John Cox Stevens' Yacht Club

The Americas and the Maria

The story begins with the oldest of Colonel John's sons, John Cox Stevens (1785-1857), a sportsman who was a founding member of the New York Yacht Club. The organizational meeting of the club was held upon his yacht, "Gimcrack," in 1844.

The first clubhouse of the New York Yacht Club was built on the Stevenses' Hoboken estates just north of Castle Point in 1848, and John Cox Stevens was the first commodore of the club. Now, John Cox Stevens and his brother, Edwin, also a later commodore of the club, were part of a well-to-do group of members who built the yacht "America" according to the designs of John Steers, the famous yachting architect. This yacht sailed to England in 1851, and, with John Cox and Edwin aboard she defeated the field of the Royal Yacht Squadron in the Cowes regatta around the Isle of Wight.

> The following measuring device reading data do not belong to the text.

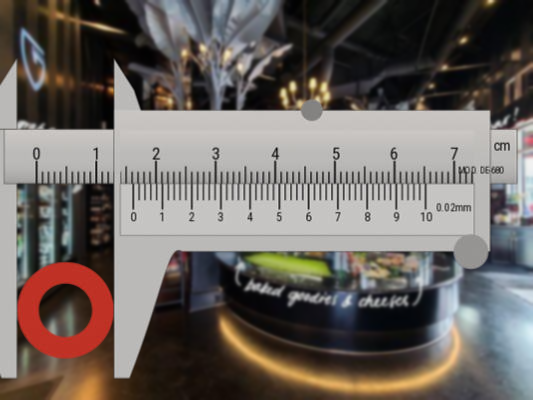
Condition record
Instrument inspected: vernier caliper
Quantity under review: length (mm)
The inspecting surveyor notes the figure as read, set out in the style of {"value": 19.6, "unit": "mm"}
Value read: {"value": 16.2, "unit": "mm"}
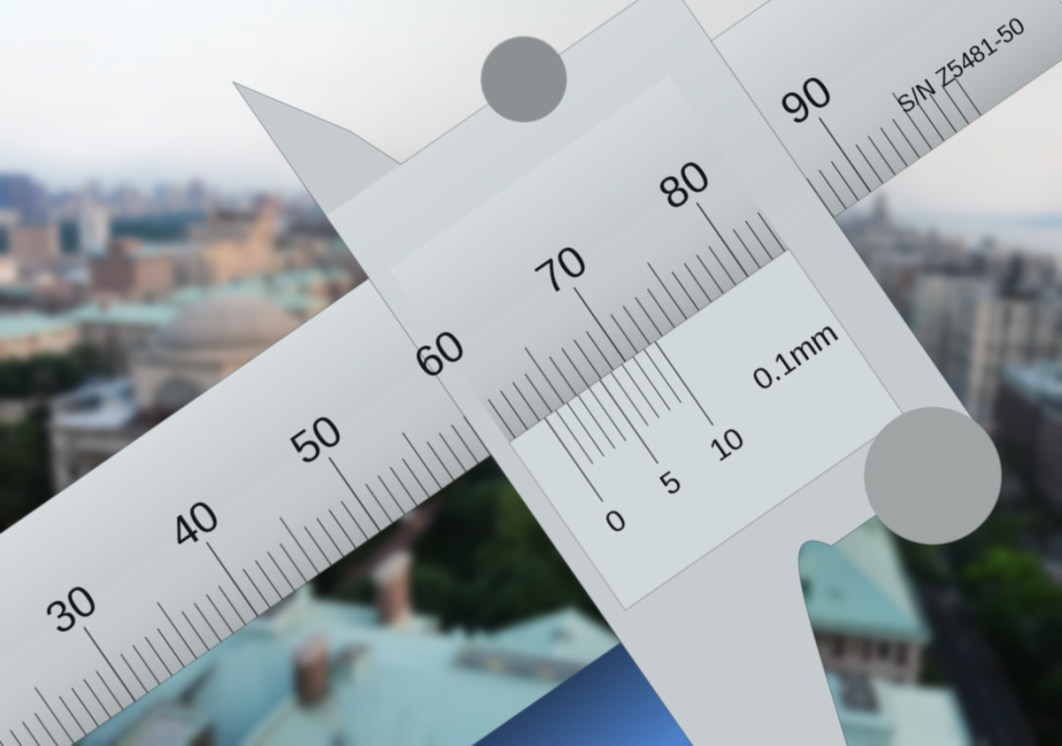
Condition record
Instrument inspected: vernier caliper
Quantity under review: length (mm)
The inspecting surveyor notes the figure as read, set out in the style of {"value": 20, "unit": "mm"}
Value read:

The "America" received an elegant and ornate silver cup worth some 100 pounds as a trophy. Later, in 1859 the New York Yacht Club dedicated the prize as a perpetual international challenge cup open to competition from premier foreign yacht clubs wishing to challenge the best yacht from the United States. This was, of course, the origin of today's America's Cup -- another part of the Stevens legacy.

A postscript to this story is perhaps apocryphal: it is said that before the yacht "America" sailed for its victory in England in 1851 she was defeated in New York waters by the "Maria," a yacht designed and built by the family marine engineer, Robert Livingston Stevens of ferryboat and railroad fame.